I guess you’re right, but we have to do it without raising any suspicion. That includes making sure the containment’s show that they’re occupied without me faking the daily checks, and doing so under the constant surveillance is not going to be easy.
We can make a pre-recording and I can have it override the actual camera feed. We’ll just need to make sure us entering and exiting synchs with the other cameras.
Jayren raised an eyebrow at that, making it go slightly over the top of her vision glasses. I thought you were a layman of technology.
Camera’s been around for so long even an old dragon such as myself had enough time to learn a thing or two. Drakian proudly smirked, which was quickly brought down by Jayren’s laughter.
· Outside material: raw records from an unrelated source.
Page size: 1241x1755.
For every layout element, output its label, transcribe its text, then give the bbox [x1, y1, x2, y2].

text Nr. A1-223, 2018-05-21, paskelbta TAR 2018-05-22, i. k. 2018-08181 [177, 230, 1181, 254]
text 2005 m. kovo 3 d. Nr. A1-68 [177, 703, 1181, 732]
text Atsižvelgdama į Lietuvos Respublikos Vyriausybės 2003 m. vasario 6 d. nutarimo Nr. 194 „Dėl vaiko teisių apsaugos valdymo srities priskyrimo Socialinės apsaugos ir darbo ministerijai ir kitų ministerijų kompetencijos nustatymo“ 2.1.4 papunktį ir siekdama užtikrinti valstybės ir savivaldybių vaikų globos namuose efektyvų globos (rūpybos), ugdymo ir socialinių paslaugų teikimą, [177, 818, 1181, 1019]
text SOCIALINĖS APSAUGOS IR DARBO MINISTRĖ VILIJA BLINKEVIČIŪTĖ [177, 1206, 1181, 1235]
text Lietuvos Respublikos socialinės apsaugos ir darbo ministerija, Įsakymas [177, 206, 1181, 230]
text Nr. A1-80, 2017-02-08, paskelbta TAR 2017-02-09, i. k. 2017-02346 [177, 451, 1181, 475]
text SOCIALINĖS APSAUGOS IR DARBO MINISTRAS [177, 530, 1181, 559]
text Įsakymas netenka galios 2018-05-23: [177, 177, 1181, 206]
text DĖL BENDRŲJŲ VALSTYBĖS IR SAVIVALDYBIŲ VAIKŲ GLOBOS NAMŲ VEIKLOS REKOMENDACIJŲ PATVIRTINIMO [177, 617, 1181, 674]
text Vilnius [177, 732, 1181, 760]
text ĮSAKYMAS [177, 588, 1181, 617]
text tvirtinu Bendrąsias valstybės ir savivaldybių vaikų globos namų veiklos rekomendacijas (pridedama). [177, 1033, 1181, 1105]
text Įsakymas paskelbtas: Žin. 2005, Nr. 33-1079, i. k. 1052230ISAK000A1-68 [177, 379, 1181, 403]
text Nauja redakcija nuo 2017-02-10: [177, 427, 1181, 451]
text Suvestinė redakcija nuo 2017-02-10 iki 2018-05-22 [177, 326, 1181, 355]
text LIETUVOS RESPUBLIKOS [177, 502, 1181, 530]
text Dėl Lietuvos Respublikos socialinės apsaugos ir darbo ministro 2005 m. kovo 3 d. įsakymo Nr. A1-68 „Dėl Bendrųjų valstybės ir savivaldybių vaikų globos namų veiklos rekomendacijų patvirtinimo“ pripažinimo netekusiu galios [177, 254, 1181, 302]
You? Old? Oh please, Drak, you know we’re all the same age, don’t make an elder out of yourself.
He crossed his arms on his chest with a puff. When everything else in the Universe is younger than us, doesn’t that make us old? Relatively speaking.
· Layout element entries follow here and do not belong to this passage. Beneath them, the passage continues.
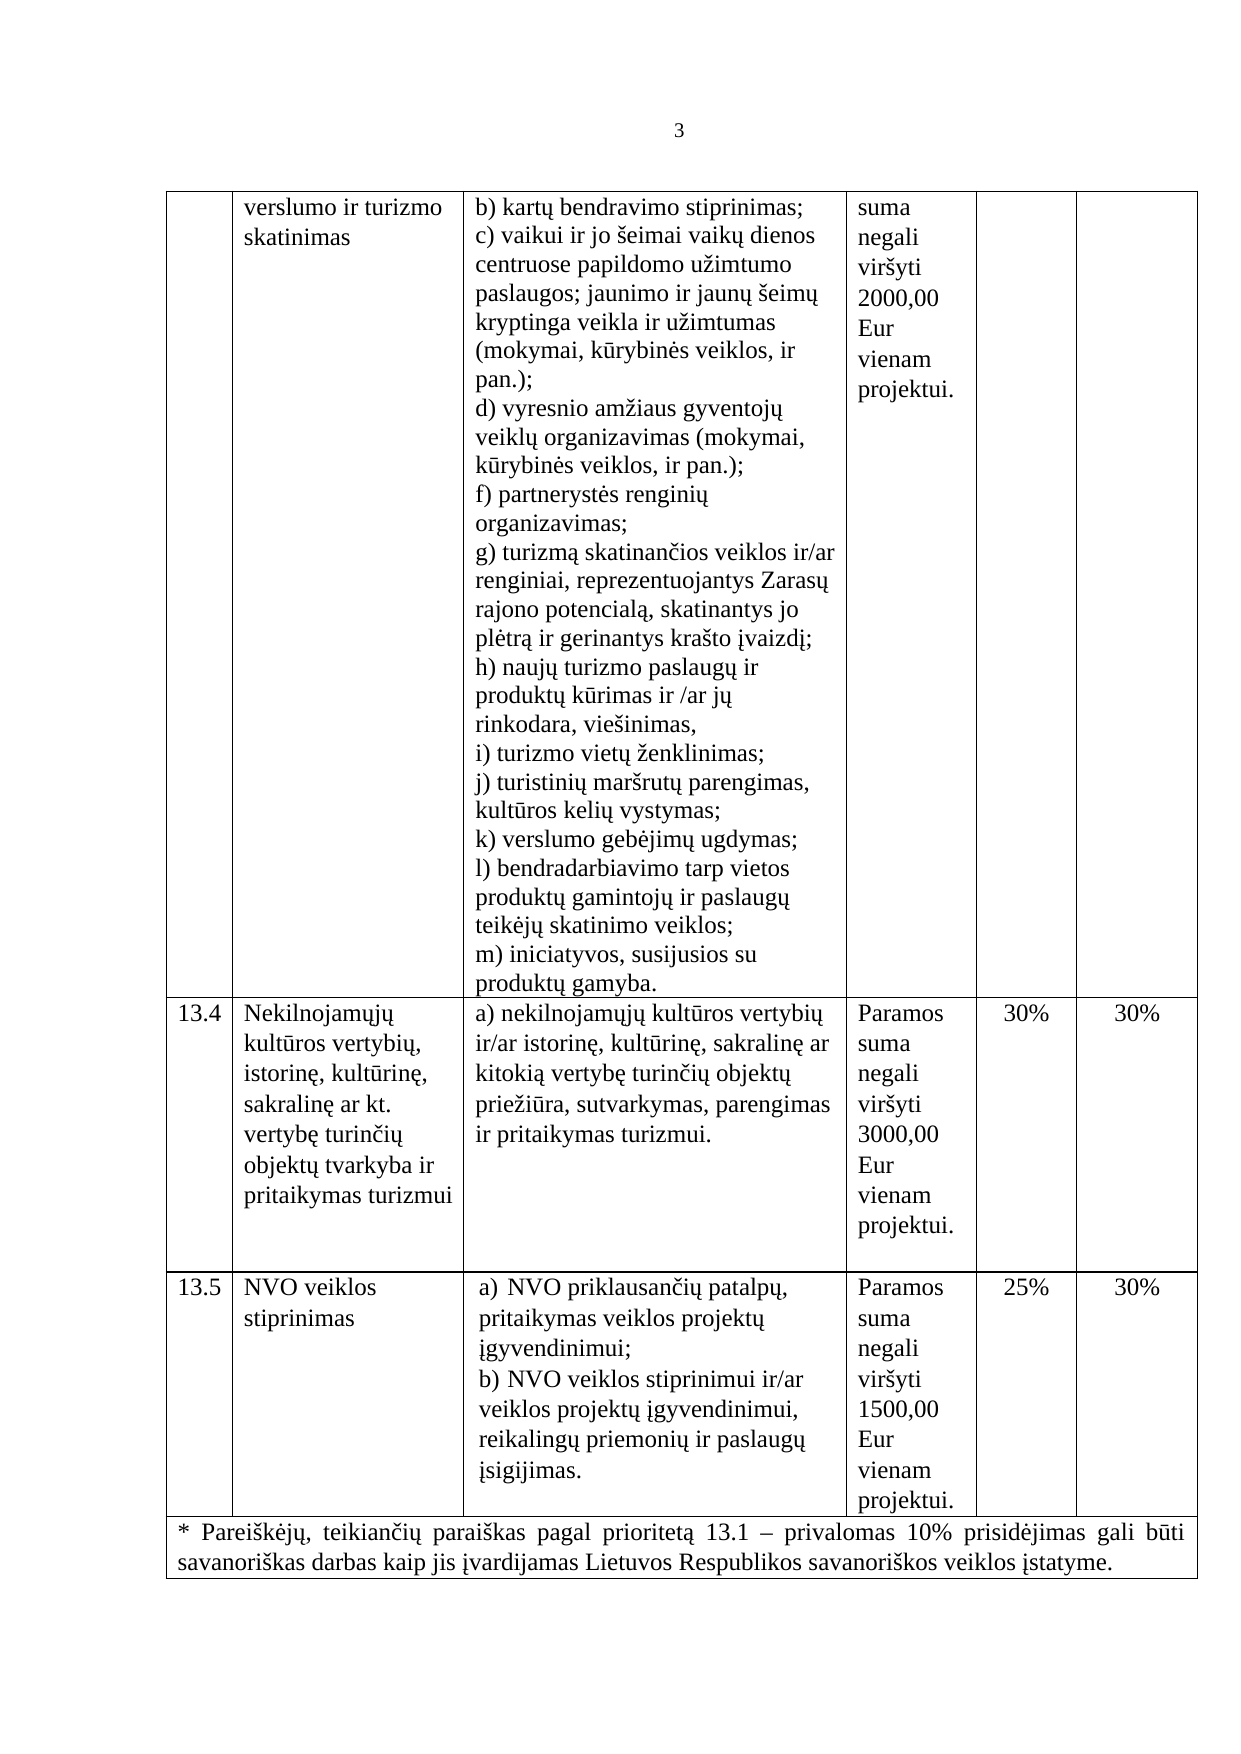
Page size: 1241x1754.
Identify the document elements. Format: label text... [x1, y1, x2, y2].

table_cell Paramos suma negali viršyti 1500,00 Eur vienam projektui. [847, 1273, 976, 1516]
table_cell 30% [977, 998, 1076, 1271]
table_cell 13.4 [167, 998, 232, 1271]
table_cell b) kartų bendravimo stiprinimas; c) vaikui ir jo šeimai vaikų dienos centruose papildomo užimtumo paslaugos; jaunimo ir jaunų šeimų kryptinga veikla ir užimtumas (mokymai, kūrybinės veiklos, ir pan.); d) vyresnio amžiaus gyventojų veiklų organizavimas (mokymai, kūrybinės veiklos, ir pan.); f) partnerystės renginių organizavimas; g) turizmą skatinančios veiklos ir/ar renginiai, reprezentuojantys Zarasų rajono potencialą, skatinantys jo plėtrą ir gerinantys krašto įvaizdį; h) naujų turizmo paslaugų ir produktų kūrimas ir /ar jų rinkodara, viešinimas, i) turizmo vietų ženklinimas; j) turistinių maršrutų parengimas, kultūros kelių vystymas; k) verslumo gebėjimų ugdymas; l) bendradarbiavimo tarp vietos produktų gamintojų ir paslaugų teikėjų skatinimo veiklos; m) iniciatyvos, susijusios su produktų gamyba. [464, 192, 846, 997]
table_cell [1077, 192, 1197, 997]
table_cell * Pareiškėjų, teikiančių paraiškas pagal prioritetą 13.1 – privalomas 10% prisidėjimas gali būti savanoriškas darbas kaip jis įvardijamas Lietuvos Respublikos savanoriškos veiklos įstatyme. [167, 1517, 1197, 1578]
table_cell [977, 192, 1076, 997]
table_cell 13.5 [167, 1273, 232, 1516]
table_cell suma negali viršyti 2000,00 Eur vienam projektui. [847, 192, 976, 997]
table_cell 30% [1077, 1273, 1197, 1516]
table_cell NVO veiklos stiprinimas [233, 1273, 463, 1516]
table_cell verslumo ir turizmo skatinimas [233, 192, 463, 997]
table_cell a) nekilnojamųjų kultūros vertybių ir/ar istorinę, kultūrinę, sakralinę ar kitokią vertybę turinčių objektų priežiūra, sutvarkymas, parengimas ir pritaikymas turizmui. [464, 998, 846, 1271]
table_cell a) NVO priklausančių patalpų, pritaikymas veiklos projektų įgyvendinimui; b) NVO veiklos stiprinimui ir/ar veiklos projektų įgyvendinimui, reikalingų priemonių ir paslaugų įsigijimas. [464, 1273, 846, 1516]
table_cell Paramos suma negali viršyti 3000,00 Eur vienam projektui. [847, 998, 976, 1271]
table_cell 25% [977, 1273, 1076, 1516]
table_cell 30% [1077, 998, 1197, 1271]
table_cell [167, 192, 232, 997]
table_cell Nekilnojamųjų kultūros vertybių, istorinę, kultūrinę, sakralinę ar kt. vertybę turinčių objektų tvarkyba ir pritaikymas turizmui [233, 998, 463, 1271]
It does, but you don’t get to play that card on me, or any of our brethren. Speaking of which, her face suddenly went dead serious. We need to find a way to help the others.
What? Drakian asked, finishing up his drink.
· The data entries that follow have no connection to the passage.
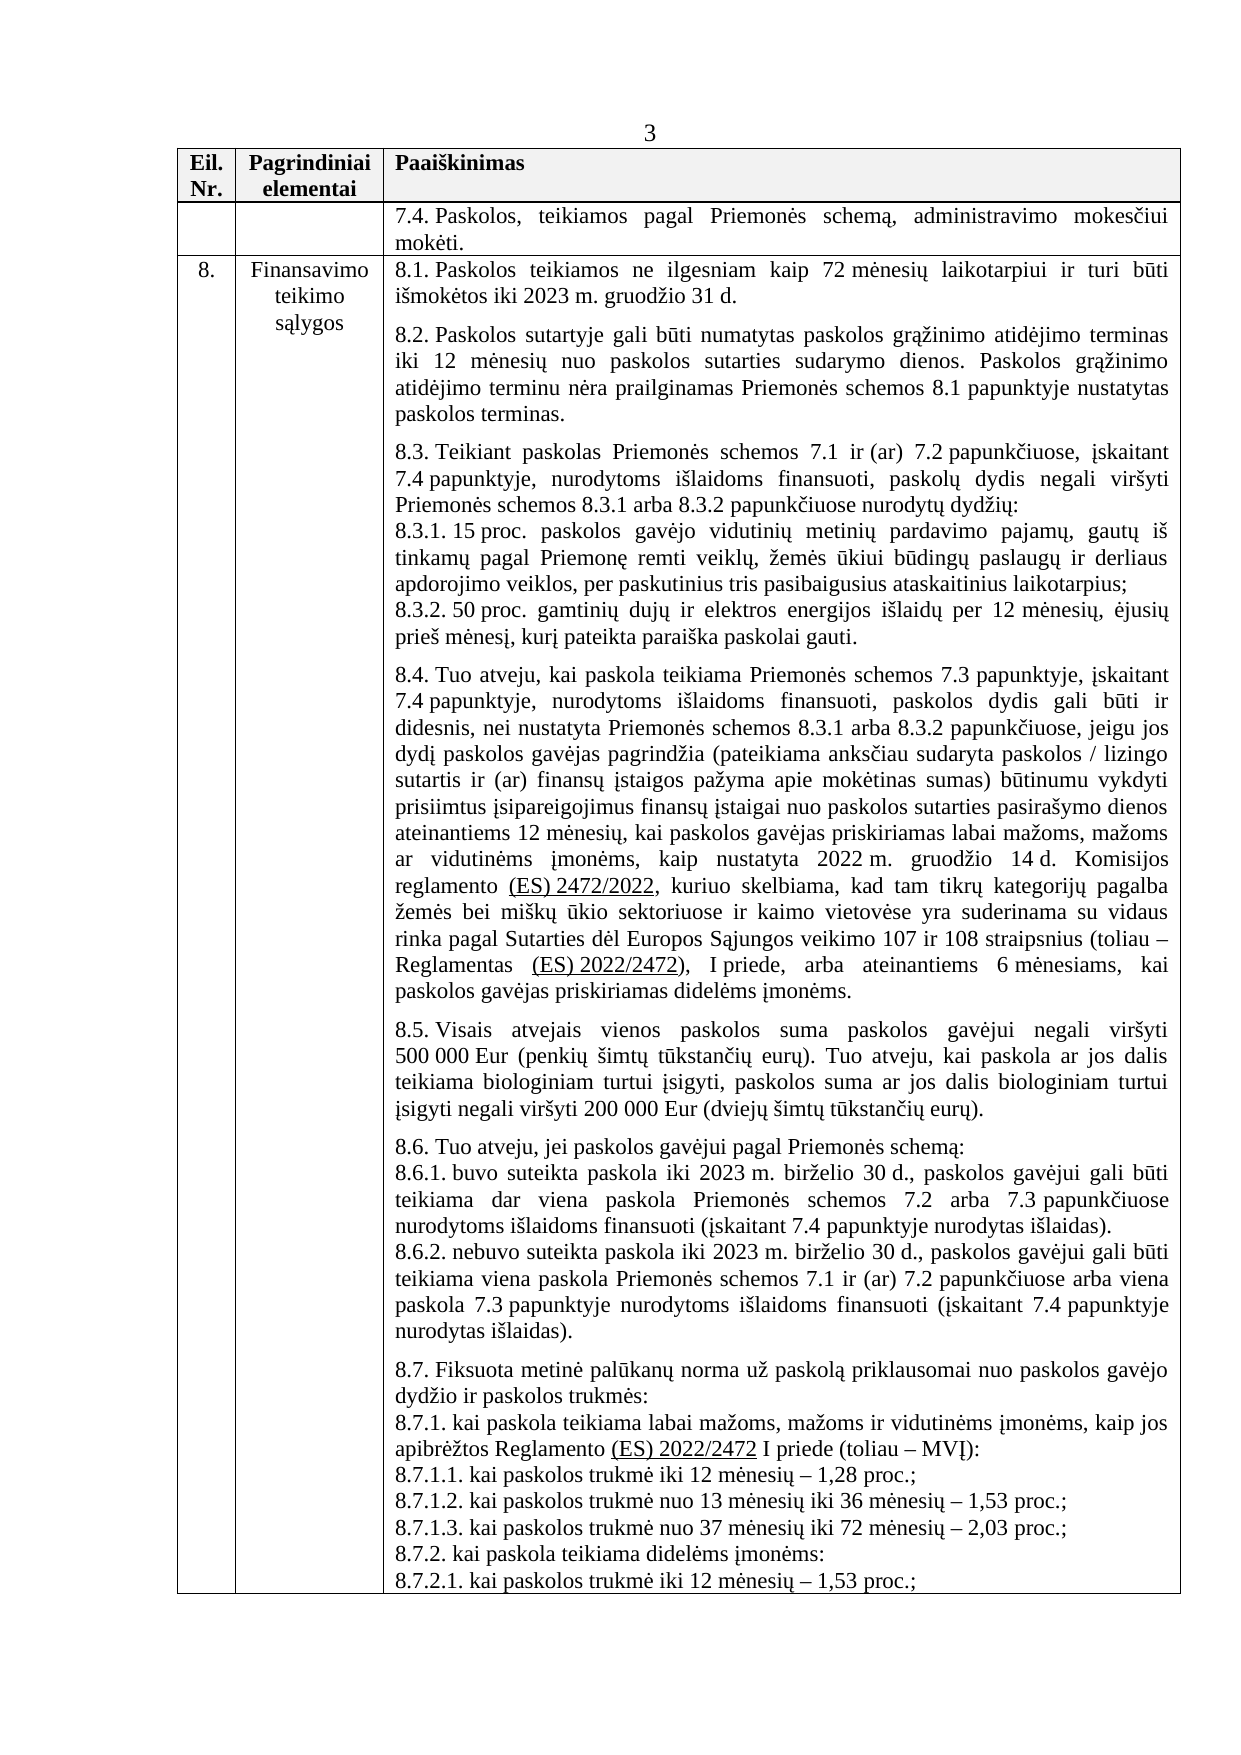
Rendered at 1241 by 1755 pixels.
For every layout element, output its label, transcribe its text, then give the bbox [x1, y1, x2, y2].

table_header Eil. Nr. [178, 149, 235, 201]
table_header Pagrindiniai elementai [236, 149, 383, 201]
table_cell 8. [178, 256, 235, 1593]
table_header Paaiškinimas [384, 149, 1180, 201]
table_cell 8.1. Paskolos teikiamos ne ilgesniam kaip 72 mėnesių laikotarpiui ir turi būti išmokėtos iki 2023 m. gruodžio 31 d. 8.2. Paskolos sutartyje gali būti numatytas paskolos grąžinimo atidėjimo terminas iki 12 mėnesių nuo paskolos sutarties sudarymo dienos. Paskolos grąžinimo atidėjimo terminu nėra prailginamas Priemonės schemos 8.1 papunktyje nustatytas paskolos terminas. 8.3. Teikiant paskolas Priemonės schemos 7.1 ir (ar) 7.2 papunkčiuose, įskaitant 7.4 papunktyje, nurodytoms išlaidoms finansuoti, paskolų dydis negali viršyti Priemonės schemos 8.3.1 arba 8.3.2 papunkčiuose nurodytų dydžių: 8.3.1. 15 proc. paskolos gavėjo vidutinių metinių pardavimo pajamų, gautų iš tinkamų pagal Priemonę remti veiklų, žemės ūkiui būdingų paslaugų ir derliaus apdorojimo veiklos, per paskutinius tris pasibaigusius ataskaitinius laikotarpius; 8.3.2. 50 proc. gamtinių dujų ir elektros energijos išlaidų per 12 mėnesių, ėjusių prieš mėnesį, kurį pateikta paraiška paskolai gauti. 8.4. Tuo atveju, kai paskola teikiama Priemonės schemos 7.3 papunktyje, įskaitant 7.4 papunktyje, nurodytoms išlaidoms finansuoti, paskolos dydis gali būti ir didesnis, nei nustatyta Priemonės schemos 8.3.1 arba 8.3.2 papunkčiuose, jeigu jos dydį paskolos gavėjas pagrindžia (pateikiama anksčiau sudaryta paskolos / lizingo sutartis ir (ar) finansų įstaigos pažyma apie mokėtinas sumas) būtinumu vykdyti prisiimtus įsipareigojimus finansų įstaigai nuo paskolos sutarties pasirašymo dienos ateinantiems 12 mėnesių, kai paskolos gavėjas priskiriamas labai mažoms, mažoms ar vidutinėms įmonėms, kaip nustatyta 2022 m. gruodžio 14 d. Komisijos reglamento (ES) 2472/2022, kuriuo skelbiama, kad tam tikrų kategorijų pagalba žemės bei miškų ūkio sektoriuose ir kaimo vietovėse yra suderinama su vidaus rinka pagal Sutarties dėl Europos Sąjungos veikimo 107 ir 108 straipsnius (toliau – Reglamentas (ES) 2022/2472), I priede, arba ateinantiems 6 mėnesiams, kai paskolos gavėjas priskiriamas didelėms įmonėms. 8.5. Visais atvejais vienos paskolos suma paskolos gavėjui negali viršyti 500 000 Eur (penkių šimtų tūkstančių eurų). Tuo atveju, kai paskola ar jos dalis teikiama biologiniam turtui įsigyti, paskolos suma ar jos dalis biologiniam turtui įsigyti negali viršyti 200 000 Eur (dviejų šimtų tūkstančių eurų). 8.6. Tuo atveju, jei paskolos gavėjui pagal Priemonės schemą: 8.6.1. buvo suteikta paskola iki 2023 m. birželio 30 d., paskolos gavėjui gali būti teikiama dar viena paskola Priemonės schemos 7.2 arba 7.3 papunkčiuose nurodytoms išlaidoms finansuoti (įskaitant 7.4 papunktyje nurodytas išlaidas). 8.6.2. nebuvo suteikta paskola iki 2023 m. birželio 30 d., paskolos gavėjui gali būti teikiama viena paskola Priemonės schemos 7.1 ir (ar) 7.2 papunkčiuose arba viena paskola 7.3 papunktyje nurodytoms išlaidoms finansuoti (įskaitant 7.4 papunktyje nurodytas išlaidas). 8.7. Fiksuota metinė palūkanų norma už paskolą priklausomai nuo paskolos gavėjo dydžio ir paskolos trukmės: 8.7.1. kai paskola teikiama labai mažoms, mažoms ir vidutinėms įmonėms, kaip jos apibrėžtos Reglamento (ES) 2022/2472 I priede (toliau – MVĮ): 8.7.1.1. kai paskolos trukmė iki 12 mėnesių – 1,28 proc.; 8.7.1.2. kai paskolos trukmė nuo 13 mėnesių iki 36 mėnesių – 1,53 proc.; 8.7.1.3. kai paskolos trukmė nuo 37 mėnesių iki 72 mėnesių – 2,03 proc.; 8.7.2. kai paskola teikiama didelėms įmonėms: 8.7.2.1. kai paskolos trukmė iki 12 mėnesių – 1,53 proc.; [384, 256, 1180, 1593]
table_cell [178, 203, 235, 255]
table_cell 7.4. Paskolos, teikiamos pagal Priemonės schemą, administravimo mokesčiui mokėti. [384, 203, 1180, 255]
table_cell Finansavimo teikimo sąlygos [236, 256, 383, 1593]
table_cell [236, 203, 383, 255]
There are seven of us still stuck in the space-point prisons in that lab, we can’t just leave them! Once the time-less box is finished, they won’t be able to get out.
He nodded in response, before recalling the day of his escape, bringing a frown to his face again. I… I don’t think we can do it…
What do you mean we can’t? It’ll take time, yes, but a delay like that is worth it for the cause. As to taking them out of the prison, it’ll be easy, we just-
That’s not what I meant. Our containment, they are more than just prisons. They’re the power plants of this ship. All of this, he made a wide motion with his arm. All of it runs on those prisons. On us. On our energy. If you still remember your time in there, this is why you feel so weak. Not because we’re held in a single point in space, but because our very existence is used to power this place. I managed to escape when Krestean had me isolated to see just how much of power they can get out of a single prison. The first thing I saw were her calculations, and if I recall correctly they said that 5 of the prisons have to produce energy, otherwise the ship’s systems would start lacking the electricity needed to operate. And I don’t know about you, but I’m not about to give the Council more reasons to hunt us down. Or rather, a reason. He thought to himself, still not understanding where the sudden hate for them came from. If you’ve been out for months, then there probably is one maybe two others that managed to get out as well. This puts us dangerously close to the minimum requirement. I’m ignoring all the bias we have to one another from the past, I just don’t want to risk it, unless we absolutely have to.
I understand… Silence followed as Jayren stared into her drink, emptying the mug before speaking up again. So we fabricate the recording, force our hosts into the prison-power cells so nobody notices we’re gone, then leave and never come back?
Yes, but I’d prefer to get some other poor soul in the prisons, they could notice two scientists disappearing all of the sudden, even with the gray bodies. He pressed against the menu, and within moments a servant appeared to pick up their glasses and grab the payment. I also wouldn’t mind a better host to leave this place with. No offense to Krestean, but she’s not my type. Jayren gave him a smile in response, no longer mocking, but instead sad with a hint of empathy.
“We can arrange something,” she said, closing down the unused private chat room on their visors. As they left, they passed a thin, green being, gesticulating with all four of its arms. As they walked away they couldn’t hear that he was complaining that his medical record shouldn’t be checked for ‘sanity’ in a bar, especially since he really did see a pair of monster eyes stare into him from the other side of the roof mirror, and it was not a figment of his imagination.